Exercise directions -
Extract every one of the lines below and copy each one word for word.
-- start Data provided --
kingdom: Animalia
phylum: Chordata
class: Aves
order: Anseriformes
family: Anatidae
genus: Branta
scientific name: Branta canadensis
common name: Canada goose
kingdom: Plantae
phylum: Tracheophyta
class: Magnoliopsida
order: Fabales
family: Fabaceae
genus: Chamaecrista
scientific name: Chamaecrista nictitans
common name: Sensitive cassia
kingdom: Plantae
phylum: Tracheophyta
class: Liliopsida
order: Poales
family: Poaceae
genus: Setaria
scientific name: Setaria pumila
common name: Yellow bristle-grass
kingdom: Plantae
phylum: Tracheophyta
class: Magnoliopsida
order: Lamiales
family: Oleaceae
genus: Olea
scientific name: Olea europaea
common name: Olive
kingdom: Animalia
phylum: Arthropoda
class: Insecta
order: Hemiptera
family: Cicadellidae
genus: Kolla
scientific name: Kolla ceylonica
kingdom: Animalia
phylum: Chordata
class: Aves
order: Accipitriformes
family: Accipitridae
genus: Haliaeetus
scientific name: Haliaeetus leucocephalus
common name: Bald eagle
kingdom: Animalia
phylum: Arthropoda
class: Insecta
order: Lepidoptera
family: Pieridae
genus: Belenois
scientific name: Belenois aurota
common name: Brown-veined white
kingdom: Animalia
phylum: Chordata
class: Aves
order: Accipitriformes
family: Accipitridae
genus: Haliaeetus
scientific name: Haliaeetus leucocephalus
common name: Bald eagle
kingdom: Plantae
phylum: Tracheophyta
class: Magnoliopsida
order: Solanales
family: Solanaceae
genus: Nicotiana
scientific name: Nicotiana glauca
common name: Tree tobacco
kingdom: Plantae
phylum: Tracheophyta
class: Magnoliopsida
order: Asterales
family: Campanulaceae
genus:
-- end Data provided --
Written response -
kingdom: Animalia
phylum: Chordata
class: Aves
order: Anseriformes
family: Anatidae
genus: Branta
scientific name: Branta canadensis
common name: Canada goose
kingdom: Plantae
phylum: Tracheophyta
class: Magnoliopsida
order: Fabales
family: Fabaceae
genus: Chamaecrista
scientific name: Chamaecrista nictitans
common name: Sensitive cassia
kingdom: Plantae
phylum: Tracheophyta
class: Liliopsida
order: Poales
family: Poaceae
genus: Setaria
scientific name: Setaria pumila
common name: Yellow bristle-grass
kingdom: Plantae
phylum: Tracheophyta
class: Magnoliopsida
order: Lamiales
family: Oleaceae
genus: Olea
scientific name: Olea europaea
common name: Olive
kingdom: Animalia
phylum: Arthropoda
class: Insecta
order: Hemiptera
family: Cicadellidae
genus: Kolla
scientific name: Kolla ceylonica
kingdom: Animalia
phylum: Chordata
class: Aves
order: Accipitriformes
family: Accipitridae
genus: Haliaeetus
scientific name: Haliaeetus leucocephalus
common name: Bald eagle
kingdom: Animalia
phylum: Arthropoda
class: Insecta
order: Lepidoptera
family: Pieridae
genus: Belenois
scientific name: Belenois aurota
common name: Brown-veined white
kingdom: Animalia
phylum: Chordata
class: Aves
order: Accipitriformes
family: Accipitridae
genus: Haliaeetus
scientific name: Haliaeetus leucocephalus
common name: Bald eagle
kingdom: Plantae
phylum: Tracheophyta
class: Magnoliopsida
order: Solanales
family: Solanaceae
genus: Nicotiana
scientific name: Nicotiana glauca
common name: Tree tobacco
kingdom: Plantae
phylum: Tracheophyta
class: Magnoliopsida
order: Asterales
family: Campanulaceae
genus:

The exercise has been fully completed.